Rabu, 26 Januari 2011

LIA

Begitulah namanya. Sudah lama aku ingin tahu namanya dan kalau bisa mengenal lebih jauh lagi. Aku sering melihatmu di masjid. Kadang sendiri, kadang juga dengan anak yang lebih kecil lagi. Setiap ke masjid dan aku melihatmu menata sandal, aku sering mencuri-curi pandang. Ku berdoa pada Alloh agar kami diberi kesempatan untuk bertemu pada waktu yang tepat dan agar aku bisa bermain denganmu. Setelah berhari-hari hanya bisa mencuri-curi pandang, aku tak tahan lagi, ketika keberanianku mulai muncul, kami pun berkenalan. Lia namanya. Aku meminta agar Isya dia datang lagi karena aku ingin bermain dengannya. Ternyata dia menepati janji. Dia menunggu di bawah tangga. Kami ikut sholat isya berjamaah. Selesai sholat kami saling berpandangan dengan malu-malu. Kami pun bermain bersama mengenal bentuk dan menebali garis.
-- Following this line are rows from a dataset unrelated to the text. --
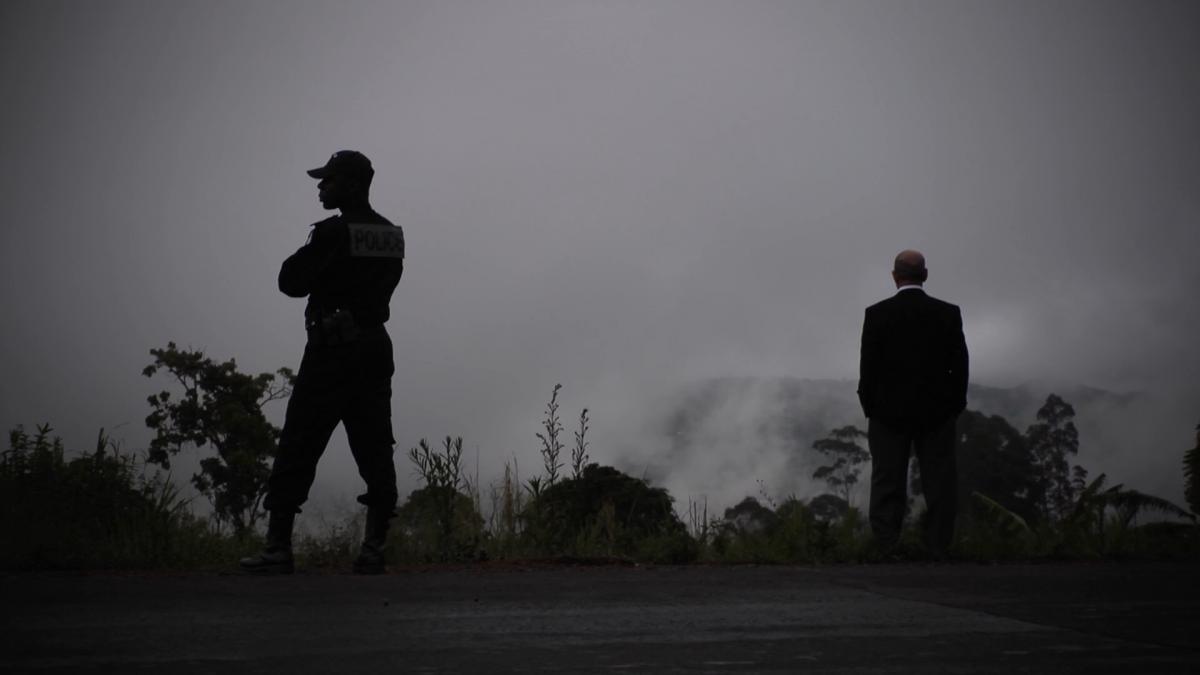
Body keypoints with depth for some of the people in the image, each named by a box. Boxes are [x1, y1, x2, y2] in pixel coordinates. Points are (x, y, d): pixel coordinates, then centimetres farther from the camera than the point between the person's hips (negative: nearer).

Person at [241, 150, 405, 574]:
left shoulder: (333, 232, -13)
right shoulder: (393, 236, 9)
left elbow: (291, 282, -9)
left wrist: (303, 257, 10)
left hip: (332, 348, -7)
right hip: (375, 345, 7)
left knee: (298, 448, -2)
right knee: (374, 447, 7)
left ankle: (278, 547, -2)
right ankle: (373, 550, 3)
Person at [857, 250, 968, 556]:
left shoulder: (877, 314, -8)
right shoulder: (948, 313, -3)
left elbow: (868, 367, -6)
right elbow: (960, 364, -1)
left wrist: (870, 408, 4)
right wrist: (954, 407, 9)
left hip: (889, 413, -1)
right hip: (937, 413, 1)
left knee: (888, 485, 4)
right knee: (939, 483, 6)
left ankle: (887, 551, 3)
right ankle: (939, 548, 6)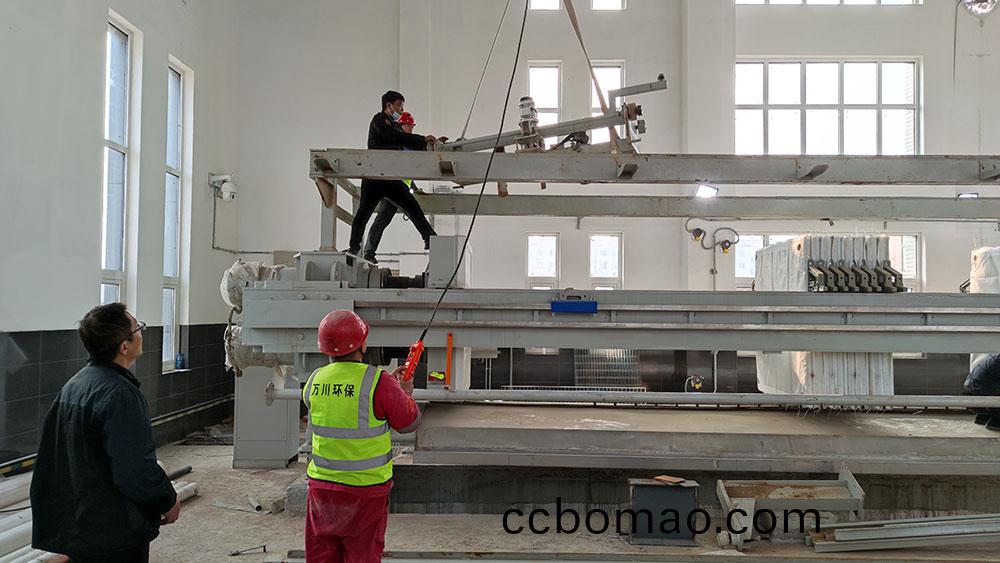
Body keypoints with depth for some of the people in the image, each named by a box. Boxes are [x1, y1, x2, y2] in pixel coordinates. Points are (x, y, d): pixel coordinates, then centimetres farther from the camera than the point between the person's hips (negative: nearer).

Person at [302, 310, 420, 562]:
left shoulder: (314, 382, -2)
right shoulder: (378, 382, -17)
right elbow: (409, 422, -6)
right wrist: (406, 393, 14)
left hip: (322, 486, 4)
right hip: (366, 489, -4)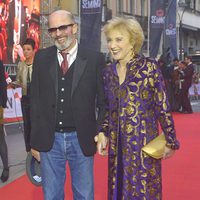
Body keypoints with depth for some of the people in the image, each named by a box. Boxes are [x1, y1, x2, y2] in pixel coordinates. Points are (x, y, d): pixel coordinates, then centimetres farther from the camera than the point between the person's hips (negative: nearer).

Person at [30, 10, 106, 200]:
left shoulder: (94, 59, -3)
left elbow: (103, 101, 0)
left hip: (81, 140, -1)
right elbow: (35, 100, 5)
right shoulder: (41, 58, 3)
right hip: (49, 140, 2)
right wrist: (35, 140, 3)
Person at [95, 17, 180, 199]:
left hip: (144, 142, -5)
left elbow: (163, 107, -6)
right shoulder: (108, 72, 8)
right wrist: (103, 133, 2)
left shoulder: (149, 67, -7)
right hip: (117, 146, 5)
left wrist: (170, 141, -5)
Esok hari adalah hari yang aku tunggu-tungg
u. Aku sudah mempersiapkan bahan untuk pertemuan hari ini. Agar tidak terlalu malam, aku menunggu isya di masjid. Yup, Lia ada di masjid. Anak kecil yang mengaku berumur 4 tahun itu tidak sendiri, dia bersama adiknya, Bayu namanya. Seperti biasa dia menata sandal para jamaah. Hari itu ramai orang sampai isya hampir tiba, masjid masih ramai. Alhamdulillah hari ini banyak orang sembahyang di masjid. Karena terlalu sibuk melihat orang aku lupa, di mana Lia. Ternyata dia sudah pulang. Ada perasaan sedih hari itu tidak bisa bertemu dengannya. Keesokan hari dia juga tidak muncul. Lusa juga tidak ada. Perasaanku sedih dan takut. Apa yang terjadi pada pertemuan pertama itu. Apakah dia dimarahi orang tuanya karena dekat dengan seseorang atau....(cukup aku tidak boleh berprasangka buruk, tapi aku cemas).
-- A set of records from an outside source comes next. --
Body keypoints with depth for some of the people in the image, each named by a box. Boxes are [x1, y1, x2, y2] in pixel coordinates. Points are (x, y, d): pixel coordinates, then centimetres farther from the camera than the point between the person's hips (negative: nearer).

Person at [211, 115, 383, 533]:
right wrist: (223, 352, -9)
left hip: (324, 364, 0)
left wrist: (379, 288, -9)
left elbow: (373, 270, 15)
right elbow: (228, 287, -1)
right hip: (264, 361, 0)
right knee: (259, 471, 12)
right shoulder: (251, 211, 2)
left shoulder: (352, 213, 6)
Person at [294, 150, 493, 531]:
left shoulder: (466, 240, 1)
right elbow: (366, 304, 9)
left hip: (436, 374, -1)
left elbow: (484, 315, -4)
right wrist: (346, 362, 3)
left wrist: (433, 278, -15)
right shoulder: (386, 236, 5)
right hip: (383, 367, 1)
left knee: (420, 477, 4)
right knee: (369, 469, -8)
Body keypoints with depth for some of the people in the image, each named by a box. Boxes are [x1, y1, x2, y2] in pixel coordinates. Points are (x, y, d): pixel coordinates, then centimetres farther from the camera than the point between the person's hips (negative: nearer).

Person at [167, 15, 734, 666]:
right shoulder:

Esok hari aku harus memberanikan diri untuk mencegatnya. Setelah sholat magrib, aku menghampirinya di dekat tangga. Kamipun tersenyum malu-malu. Begitu ada kesempatan, aku langsung mengajaknya bermain. Alhamdulillah kamipun larut dalam permainan warna, menempel bentuk dan nyanyian warna. Alhamdulillah pertemuan hari ini kami benar-benar berkesan.
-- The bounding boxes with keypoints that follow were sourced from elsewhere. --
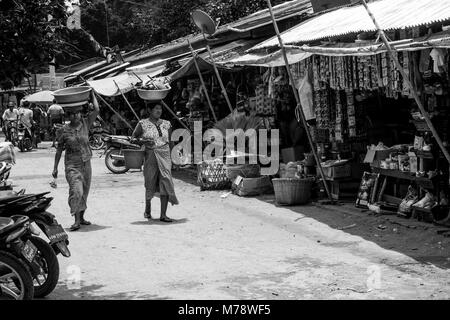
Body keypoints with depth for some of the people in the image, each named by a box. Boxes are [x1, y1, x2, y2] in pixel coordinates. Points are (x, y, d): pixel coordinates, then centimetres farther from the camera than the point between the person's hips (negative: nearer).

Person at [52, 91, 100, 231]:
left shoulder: (85, 124, 3)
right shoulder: (64, 130, -2)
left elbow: (96, 109, -6)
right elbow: (59, 149, 5)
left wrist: (91, 93, 0)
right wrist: (55, 167, 5)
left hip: (86, 163, 4)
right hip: (72, 165, -4)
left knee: (84, 192, 12)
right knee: (76, 191, -18)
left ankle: (81, 217, 26)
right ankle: (76, 220, -18)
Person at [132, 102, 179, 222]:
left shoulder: (166, 124, 10)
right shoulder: (143, 123, 1)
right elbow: (134, 136, 6)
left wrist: (170, 157, 13)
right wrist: (143, 141, -13)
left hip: (164, 156, 2)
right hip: (150, 156, -2)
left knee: (165, 183, -9)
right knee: (150, 184, 7)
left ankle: (163, 214, -9)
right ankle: (147, 209, 32)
Esok harinya aku menstruasi. Bisa seminggu ini tidak bertemu Lia. Hari ke lima. Kami bertemu di stasiun. Awalnya aku hanya meliriknya ketika kami berpapasan. Ternyata dia ingat, dia mundur sambil memanggilku “kakak”, jariku digandengnya, diayun-ayunkannya, sambil menanyakan kemana saja aku selama ini. Aku bilang sakit. Lalu dia berkata, bukankah jika sakit tidak boleh keluar kemana-mana tapi harus istirahat. Perkataan itu pasti juga dilontarkan pada ibunya. Aku yakin, ibunya adalah orang yang baik, (bukan seperti yang pernah dia ceritakan). Kemudian dia bilang bahwa nanti dia akan ke masjid. Sayang aku tidak datang karena aku keluar dengan temanku. Miss U Lia... ini rahasia kita ^_^.